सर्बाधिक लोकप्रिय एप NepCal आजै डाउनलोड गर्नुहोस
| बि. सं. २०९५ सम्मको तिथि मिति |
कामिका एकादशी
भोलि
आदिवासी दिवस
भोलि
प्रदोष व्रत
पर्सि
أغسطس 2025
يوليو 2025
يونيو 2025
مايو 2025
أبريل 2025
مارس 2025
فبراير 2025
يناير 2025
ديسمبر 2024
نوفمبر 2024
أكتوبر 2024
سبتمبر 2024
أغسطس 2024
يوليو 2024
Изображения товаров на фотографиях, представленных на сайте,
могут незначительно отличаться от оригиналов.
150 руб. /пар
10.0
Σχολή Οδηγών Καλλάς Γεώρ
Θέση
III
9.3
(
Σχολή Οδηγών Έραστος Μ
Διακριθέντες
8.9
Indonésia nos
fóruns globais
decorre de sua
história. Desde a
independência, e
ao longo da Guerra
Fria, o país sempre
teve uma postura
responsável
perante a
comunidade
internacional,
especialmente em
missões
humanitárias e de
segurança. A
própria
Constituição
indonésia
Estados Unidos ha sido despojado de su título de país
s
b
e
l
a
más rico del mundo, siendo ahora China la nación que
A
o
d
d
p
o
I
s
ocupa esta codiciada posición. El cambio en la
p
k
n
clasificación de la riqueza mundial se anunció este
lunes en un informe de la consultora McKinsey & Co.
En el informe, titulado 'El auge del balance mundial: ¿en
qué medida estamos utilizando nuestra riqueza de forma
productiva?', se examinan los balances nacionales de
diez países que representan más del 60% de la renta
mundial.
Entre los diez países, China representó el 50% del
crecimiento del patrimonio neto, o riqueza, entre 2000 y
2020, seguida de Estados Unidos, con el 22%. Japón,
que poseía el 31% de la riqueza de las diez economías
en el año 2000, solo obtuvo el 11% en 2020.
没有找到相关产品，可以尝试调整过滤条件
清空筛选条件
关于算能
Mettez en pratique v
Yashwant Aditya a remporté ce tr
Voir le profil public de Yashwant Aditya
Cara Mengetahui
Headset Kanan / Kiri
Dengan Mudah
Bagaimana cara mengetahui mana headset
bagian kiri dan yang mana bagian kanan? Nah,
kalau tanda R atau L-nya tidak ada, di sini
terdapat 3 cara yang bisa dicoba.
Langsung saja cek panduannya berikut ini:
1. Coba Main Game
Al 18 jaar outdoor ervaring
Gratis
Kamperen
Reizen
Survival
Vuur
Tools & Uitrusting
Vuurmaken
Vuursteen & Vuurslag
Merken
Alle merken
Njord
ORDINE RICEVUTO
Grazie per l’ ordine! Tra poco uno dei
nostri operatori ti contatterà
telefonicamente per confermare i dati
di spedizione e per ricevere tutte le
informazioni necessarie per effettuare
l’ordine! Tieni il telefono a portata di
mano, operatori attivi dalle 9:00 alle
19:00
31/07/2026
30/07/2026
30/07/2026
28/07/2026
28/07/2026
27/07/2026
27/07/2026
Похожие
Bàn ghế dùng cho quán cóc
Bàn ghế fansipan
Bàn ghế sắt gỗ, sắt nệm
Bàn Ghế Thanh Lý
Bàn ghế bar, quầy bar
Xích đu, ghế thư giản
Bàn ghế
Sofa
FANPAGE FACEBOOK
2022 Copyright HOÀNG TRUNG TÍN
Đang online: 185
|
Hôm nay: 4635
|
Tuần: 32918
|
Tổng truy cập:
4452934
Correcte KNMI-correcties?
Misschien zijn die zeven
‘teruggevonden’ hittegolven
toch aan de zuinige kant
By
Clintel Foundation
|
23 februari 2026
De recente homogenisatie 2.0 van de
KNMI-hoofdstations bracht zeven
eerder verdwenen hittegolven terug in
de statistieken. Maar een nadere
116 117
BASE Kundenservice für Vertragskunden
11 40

**TASK BRIEF:**
Rewrite the data from the beginning through the line containing "especialmente em", putting "trajetória" in place of "história" and leaving everything else the same.

**ANSWER SECTION:**
सर्बाधिक लोकप्रिय एप NepCal आजै डाउनलोड गर्नुहोस
| बि. सं. २०९५ सम्मको तिथि मिति |
कामिका एकादशी
भोलि
आदिवासी दिवस
भोलि
प्रदोष व्रत
पर्सि
أغسطس 2025
يوليو 2025
يونيو 2025
مايو 2025
أبريل 2025
مارس 2025
فبراير 2025
يناير 2025
ديسمبر 2024
نوفمبر 2024
أكتوبر 2024
سبتمبر 2024
أغسطس 2024
يوليو 2024
Изображения товаров на фотографиях, представленных на сайте,
могут незначительно отличаться от оригиналов.
150 руб. /пар
10.0
Σχολή Οδηγών Καλλάς Γεώρ
Θέση
III
9.3
(
Σχολή Οδηγών Έραστος Μ
Διακριθέντες
8.9
Indonésia nos
fóruns globais
decorre de sua
trajetória. Desde a
independência, e
ao longo da Guerra
Fria, o país sempre
teve uma postura
responsável
perante a
comunidade
internacional,
especialmente em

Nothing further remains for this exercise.